The vengeance taker nodded and stepped through. Ususi followed.

CHAPTER TWENTY-FOUR

The sun burned a hole in the sky. Whisky burned Kiril’s throat and warmed a path to her stomach.

A slender tower reached toward the heavens as they galloped across the scorched dunes, raising a line of dust in their wake.

Sweat stung the elf’s eyes, but she resisted rubbing them. She could clearly see the splinter for the first time. The shard towered a mile or more into the sand-hazed sky.

“Blood!” she cursed. Kiril took another swig, then holstered her flask.

The stone destrier ate up the wasteland miles, swelling the tower’s silhouette to an improbable height.

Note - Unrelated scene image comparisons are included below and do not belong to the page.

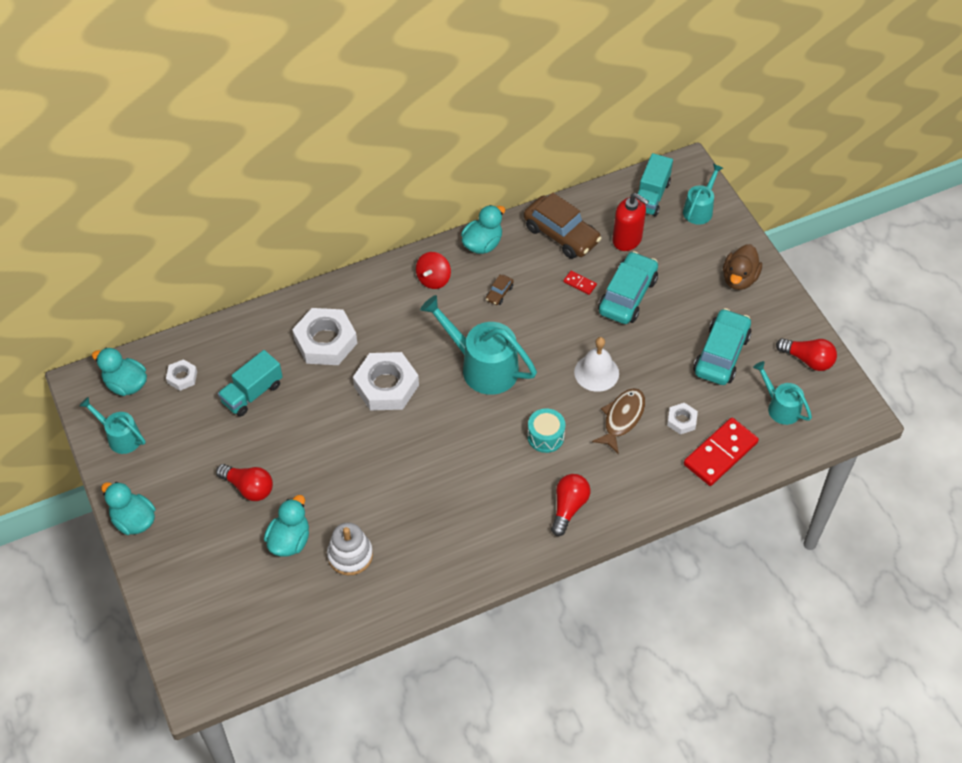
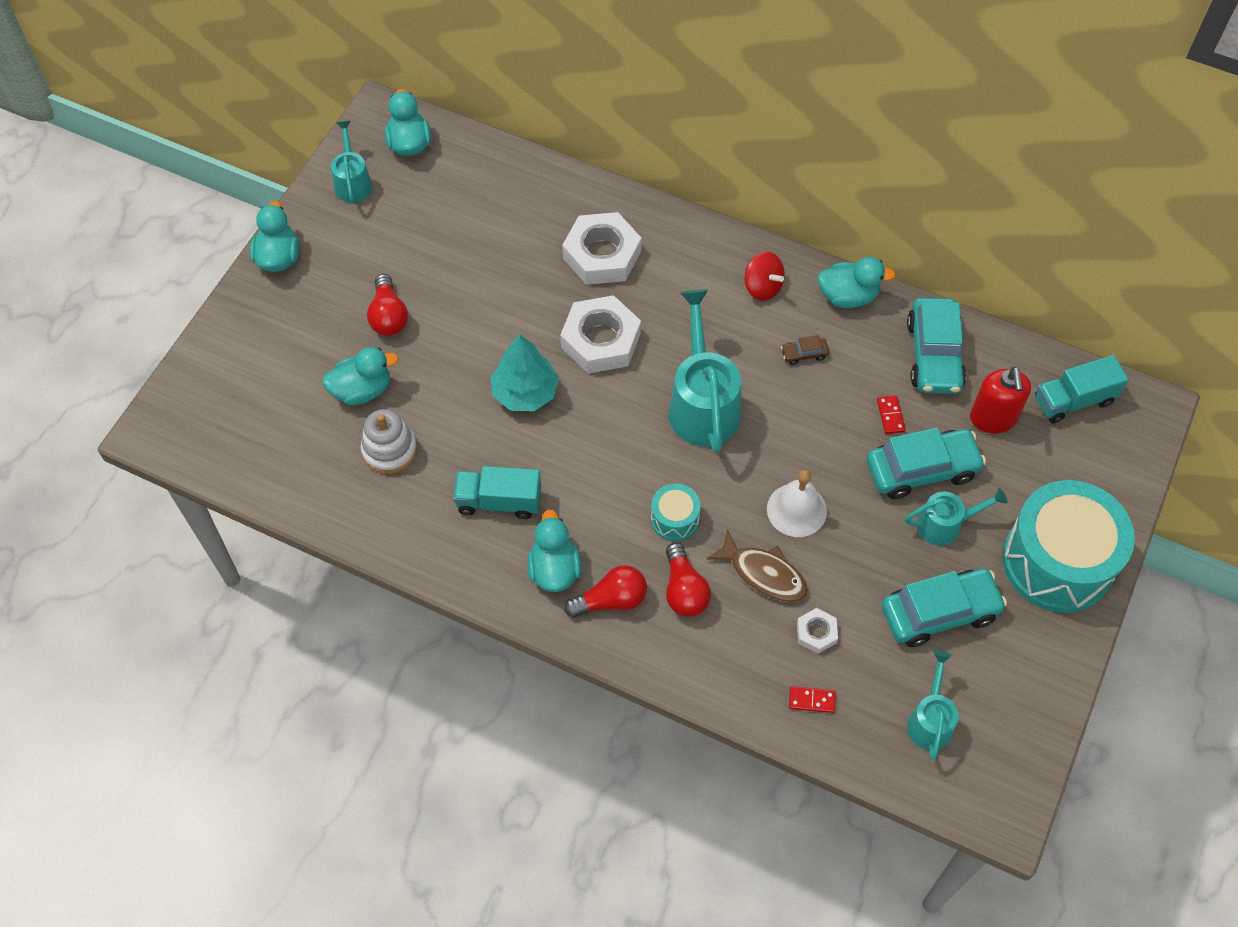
camera: 50 degrees right, 5 degrees up
(182, 377) = (456, 178): white nut -> none
(252, 393) = (490, 242): turquoise truck -> turquoise truck (499, 501)
(383, 451) = (525, 392): none -> turquoise tree
(433, 279) = (762, 287): red spinning top -> red spinning top turned 120 degrees counterclockwise
(520, 522) = (554, 569): none -> turquoise duck
(561, 234) = (934, 355): brown car -> turquoise car
(622, 418) = (764, 574): brown fish -> brown fish turned 45 degrees clockwise
(700, 209) = (1108, 458): turquoise watering can -> turquoise watering can (945, 524)
(720, 454) = (811, 700): red domino -> red domino, size x0.45
(739, 279) = (1057, 561): brown duck -> turquoise drum
(808, 360) = (1022, 706): red light bulb -> red light bulb (684, 590)

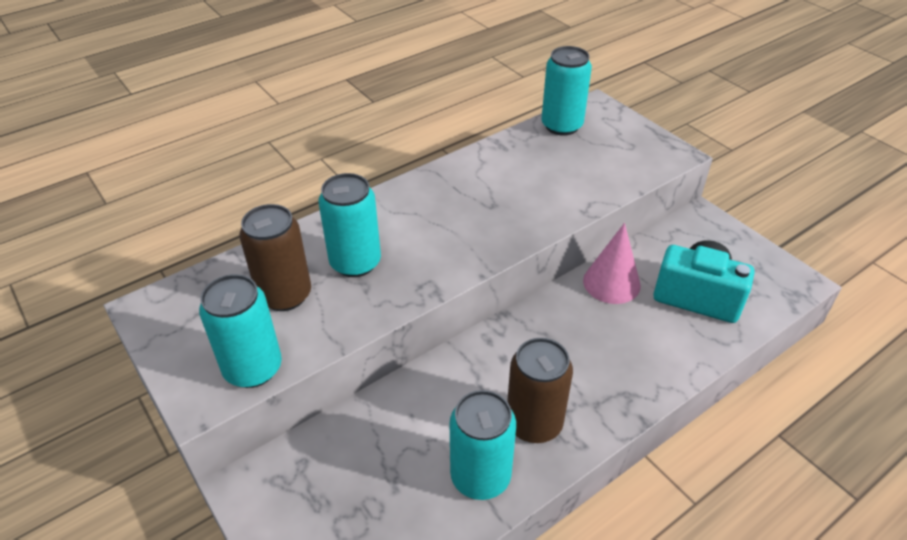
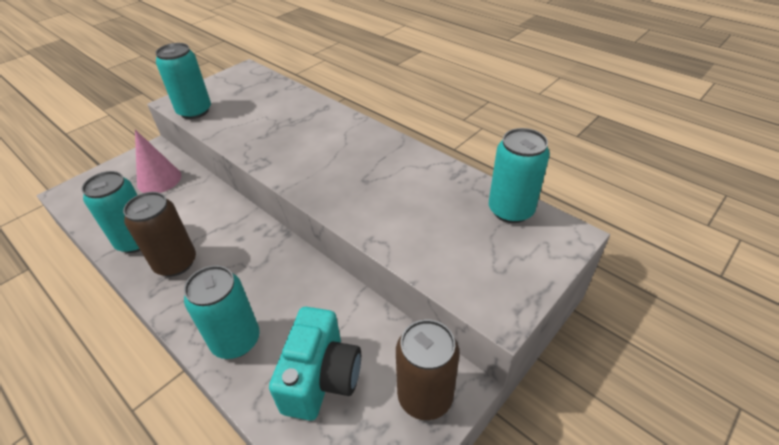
camera: 80 degrees right, 0 degrees up
(285, 295) = (254, 108): brown can -> brown can (425, 396)
(355, 262) = (286, 127): turquoise can -> turquoise can (236, 340)
(611, 283) = (331, 301): pink cone -> pink cone (159, 180)

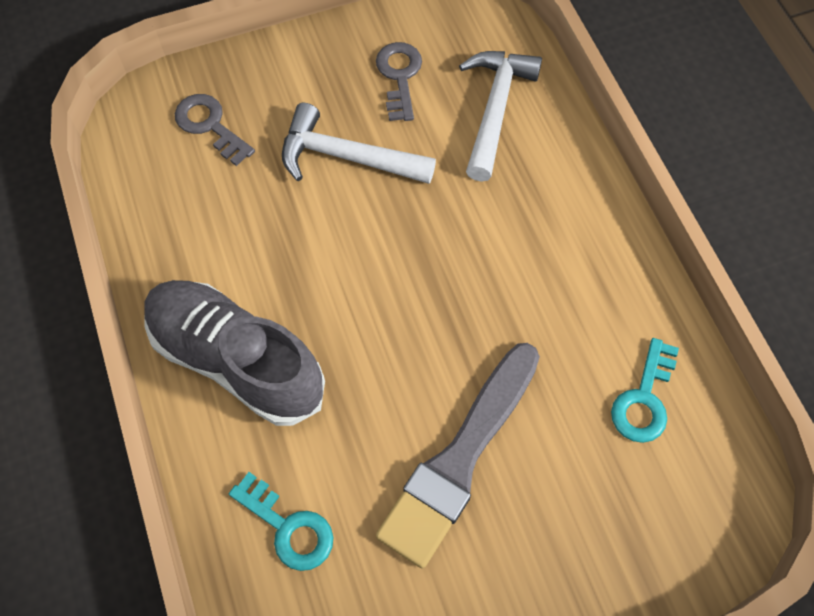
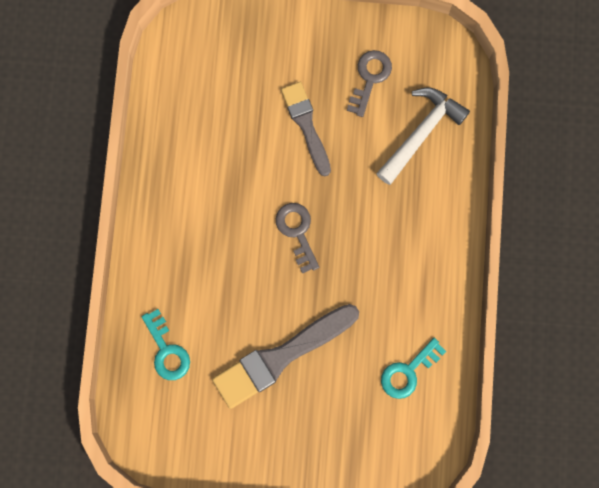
camera: 25 degrees right, 15 degrees up
(210, 126) = (228, 61): grey key -> grey key (297, 232)
(236, 360) = (179, 236): grey shoe -> none
(346, 157) = (306, 125): white hammer -> grey brush

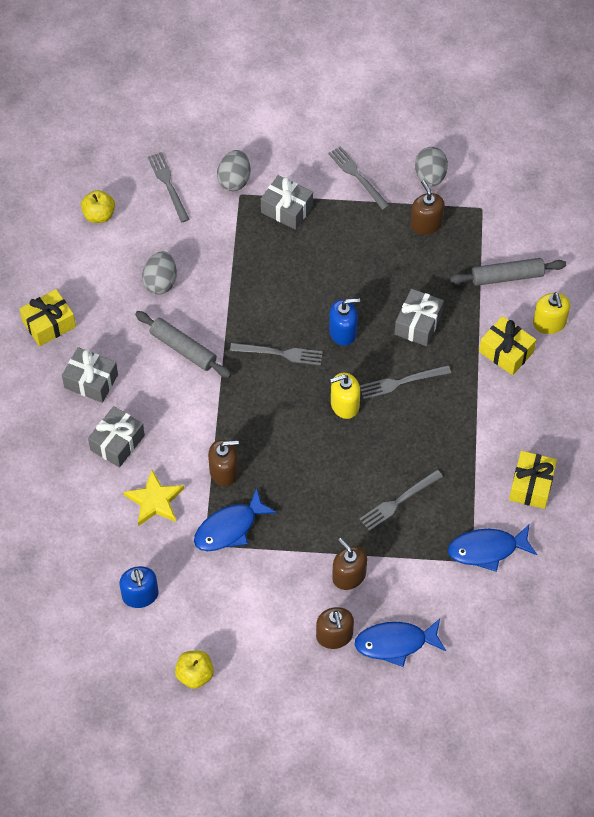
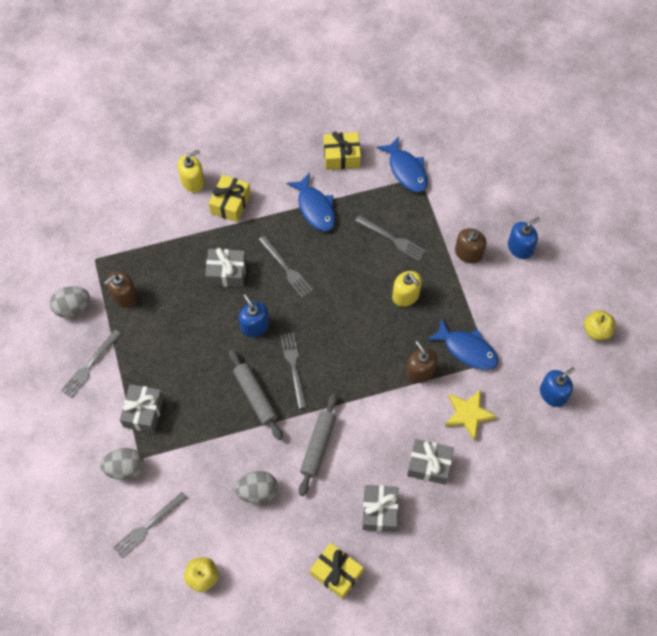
camera: 110 degrees left, 5 degrees up
(334, 636) = (520, 247): brown soap dispenser -> blue soap dispenser
(344, 404) = (323, 303): yellow soap dispenser -> yellow soap dispenser (405, 295)
(395, 643) = (506, 207): blue fish -> blue fish (315, 208)
(507, 276) = (158, 222): grey rolling pin -> grey rolling pin (255, 396)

The geomancer dozed at Kiril’s side. He was strapped into place, lest he roll off in his daze. He woke now and then to look at the splinter, mumble something half lucidly, then fall back into a fitful sleep. His curse-born illness had resurged. The dwarf’s energy failed by the moment. Ahead, the booming sound of Prince Monolith’s strides seemed to count the heartbeats remaining to the dwarf.